▶ _Exercise text_:
□ □ □ □ □

The video documents Kim Dotcom, founder of Mega Upload, who is now under house arrest in New Zealand for his alleged piracy website.

Illegal downloading and uploading has been an ongoing issue globally for more than 15 years. The issue is closer to a resolution that involved legal action against those involved. Based on an informal survey taken of students in Ottawa, most students are illegally downloading and believe it should be legal.

“It doesn’t seem like something that I could get sued for,” said University of Ottawa second year student, Neil Hash.

In Canada, there is a business called Canipre based out of Montreal that dedicates itself to suing companies and people for uploading illegal content. Their clients are mainly production companies. Most people don’t even realize that they are illegally uploading after they have downloaded an item and left it active on their torrent program. That is what they call “seeding.” One TV download can have tens of thousands of seeders on a popular show. Those seeders can be sued.

In 2012, Bill C-11 was passed to protect Canadians from being sued for more than $20,000. This makes it not as worthwhile for companies to sue, whereas in the US, there is no dollar limitation and illegal uploaders can be sued for hundreds of thousands of dollars.

Glue’s informal survey found that 95 per cent of students in Ottawa are downloading illegally from the Internet. Of that, it was mainly music and TV shows.

Dotcom has stated that content on the Internet should be free. He believes that it will hurt the creative industry and governments are “undermining our rights, destroying freedom and censoring the Internet.”

As Dotcom’s trial is underway, student will continue torrent music and videos and discuss questions of personal privacy.

The Mega Upload website even features a quote from the Universal Declaration of Human Rights: “No one shall be subjected to arbitrary interference with his privacy, family, home, or correspondence. Everyone has the right to the protection of the law against such interference.”

□ □ □ □ □

▶ _Task set_:
[A] Duplicate the passage of the article on illegal downloading between "In Canada, there" and "thousands of dollars.", inclusive.
[B] Format every line of the records as a numbered list, omitting any blank lines.
The records are unrelated to the article and come from a separate source.

□ □ □ □ □

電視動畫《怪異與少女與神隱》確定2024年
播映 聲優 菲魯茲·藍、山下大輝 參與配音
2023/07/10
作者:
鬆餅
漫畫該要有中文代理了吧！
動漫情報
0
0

□ □ □ □ □

▶ _Task-by-task solutions_:
[A]
In Canada, there is a business called Canipre based out of Montreal that dedicates itself to suing companies and people for uploading illegal content. Their clients are mainly production companies. Most people don’t even realize that they are illegally uploading after they have downloaded an item and left it active on their torrent program. That is what they call “seeding.” One TV download can have tens of thousands of seeders on a popular show. Those seeders can be sued.

In 2012, Bill C-11 was passed to protect Canadians from being sued for more than $20,000. This makes it not as worthwhile for companies to sue, whereas in the US, there is no dollar limitation and illegal uploaders can be sued for hundreds of thousands of dollars.

[B]
1. 電視動畫《怪異與少女與神隱》確定2024年
2. 播映 聲優 菲魯茲·藍、山下大輝 參與配音
3. 2023/07/10
4. 作者:
5. 鬆餅
6. 漫畫該要有中文代理了吧！
7. 動漫情報
8. 0
9. 0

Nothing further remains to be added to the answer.